For half an hour she sat waiting, listening to the sounds from across the hall. Immense feelings of dread, loss came over her, helplessness, it wasn’t painful I mean, more like a dim shadow creeping over her from under the door across the hall, into her room, she felt as if she wanted to swallow up the police for not showing up. That whatever they were doing to him, they could do to her, to anyone without regard for their liberties.
And in the mist of all this, Jonathan, in helpless desolation, became empty inside, weighting less than before. And the next step would sink the scales of repair probability into the sea, forevermore lost.

“Fill them up with gauze!” said the hefty surgeon, to her accomplice.
The man was half asleep leaning against the door, wakened by the sound of voices on the street, and then they disappeared into the entrance of the hotel.
“Be quick,” said the surgeon. “We can go now,” she added in the second moment.
“We’ll meet in San Juan Miraflores,” said the man, “I left my suitcase there at the Hostel, near the ‘Cristo Redentor’ church and park next to it, around the corner, under the name Garcia.
“Pay your bill and go to another hotel, call me on the cell then,” said the Surgeon.

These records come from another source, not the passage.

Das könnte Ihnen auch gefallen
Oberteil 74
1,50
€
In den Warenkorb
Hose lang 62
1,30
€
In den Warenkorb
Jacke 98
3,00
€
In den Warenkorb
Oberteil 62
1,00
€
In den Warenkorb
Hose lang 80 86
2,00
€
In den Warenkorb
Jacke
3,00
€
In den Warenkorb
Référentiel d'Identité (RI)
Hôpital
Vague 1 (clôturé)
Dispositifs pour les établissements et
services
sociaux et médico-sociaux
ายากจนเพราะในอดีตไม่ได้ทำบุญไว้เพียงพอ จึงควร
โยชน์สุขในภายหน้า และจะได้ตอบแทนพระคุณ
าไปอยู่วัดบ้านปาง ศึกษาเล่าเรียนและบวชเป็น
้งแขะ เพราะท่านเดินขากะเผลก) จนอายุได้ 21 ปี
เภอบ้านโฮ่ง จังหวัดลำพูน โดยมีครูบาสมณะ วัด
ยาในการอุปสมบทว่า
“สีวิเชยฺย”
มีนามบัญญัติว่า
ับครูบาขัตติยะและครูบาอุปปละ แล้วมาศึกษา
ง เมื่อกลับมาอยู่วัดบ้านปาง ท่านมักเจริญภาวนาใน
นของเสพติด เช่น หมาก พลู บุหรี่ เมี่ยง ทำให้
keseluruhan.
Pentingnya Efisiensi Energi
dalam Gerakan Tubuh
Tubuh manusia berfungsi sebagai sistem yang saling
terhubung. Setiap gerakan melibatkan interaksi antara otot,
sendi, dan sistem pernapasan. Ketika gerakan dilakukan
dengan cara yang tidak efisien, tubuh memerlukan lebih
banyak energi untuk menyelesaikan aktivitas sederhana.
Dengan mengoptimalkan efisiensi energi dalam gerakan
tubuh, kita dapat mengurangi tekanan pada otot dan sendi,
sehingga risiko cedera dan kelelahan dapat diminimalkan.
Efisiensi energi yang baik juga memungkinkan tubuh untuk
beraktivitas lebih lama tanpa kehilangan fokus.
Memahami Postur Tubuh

They went out the back door of the hotel unseen, except for the eyes of the neighbor across the hall. The police showed up, a warm feeling came over Georgina. She opened the door, the layer of paleness that had stretched out over her face, stilled showed, but her eyes sparkled.
“Something was going on in that apartment, I saw one man and two men enter and leave, they’ve been in there for a bit over an hour with a young gringo, what took you so long?” she questioned, knowing she was not going to get an answer, and just a stare which
The police did not reply as expected, as was normal practice for them, and knocked on the door as she the young female kept talking, as if the whole matter involved a murder. Then the door opened, it hadn’t been locked.
A foot inside the door she muttered words that sounded like a prayer. When the police turned on the lights, she held her breath; the young man was laying on his bed, on his back, bandages over his eyes.
“What are you waiting for?” she questioned the police.
They knew now what had taken place, it didn’t baffled hem, as it had Georgina.
Jonathan, druggy, slow in motion, trying to get his senses back, life his body upward with what strength in his hands he had left, said, “Whose here, what’s going on?” Then leaning his back against the backboard of the bed, his mind reactivated from his hour long, and slightly dimmed hangover, came out of his dilemma. “What the hell is going on here?” he demanded and shouted; now feeling the gauze over his eyes; Tarring the gauze and its holding tape out from his eye sockets.
“Please calm down young man,” said one of the officers, he new what had taken place; it was a new kind of business going on.
Georgina fainted, the surgeon had stolen his eyes, they would within a short period of time sell them on the black market.

#834 Originally written in 2008, and rewritten in a shorter version 11/24/2011, based on actual events taking place in 2006, in Lima, Peru, fictionalized here by the author.